**What you should do:** Print the text lines from all the items below, unchanged and in their original order, leaving out the pictures.

**Listed records:**

· · ·

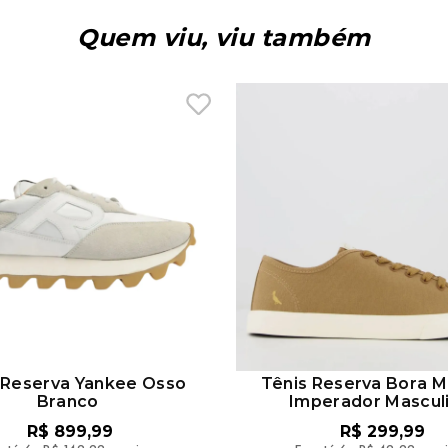
Quem viu, viu também
 Reserva Yankee Osso
Tênis Reserva Bora 
Branco
Imperador Mascul
R$
899
,
99
R$
299
,
99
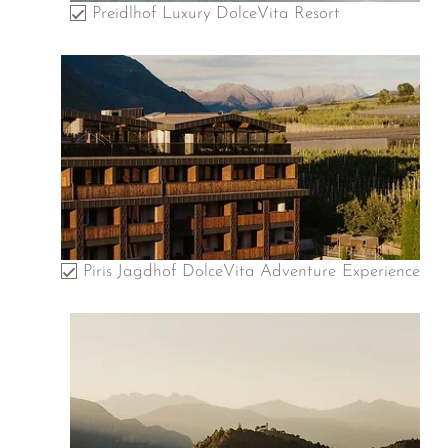
Preidlhof Luxury DolceVita Resort
Piris Jagdhof DolceVita Adventure Experience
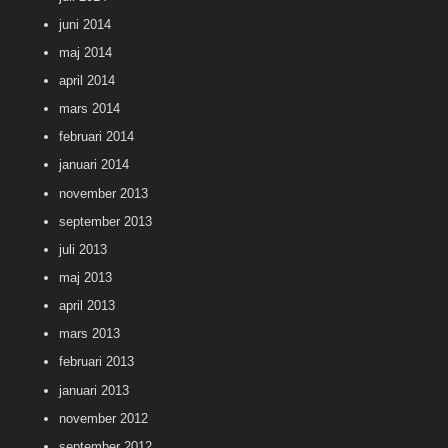
juni 2014
maj 2014
april 2014
mars 2014
februari 2014
januari 2014
november 2013
september 2013
juli 2013
maj 2013
april 2013
mars 2013
februari 2013
januari 2013
november 2012
september 2012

· · ·

**Problem solution:**
Quem viu, viu também
 Reserva Yankee Osso
Tênis Reserva Bora 
Branco
Imperador Mascul
R$
899
,
99
R$
299
,
99
Preidlhof Luxury DolceVita Resort
Piris Jagdhof DolceVita Adventure Experience
juni 2014
maj 2014
april 2014
mars 2014
februari 2014
januari 2014
november 2013
september 2013
juli 2013
maj 2013
april 2013
mars 2013
februari 2013
januari 2013
november 2012
september 2012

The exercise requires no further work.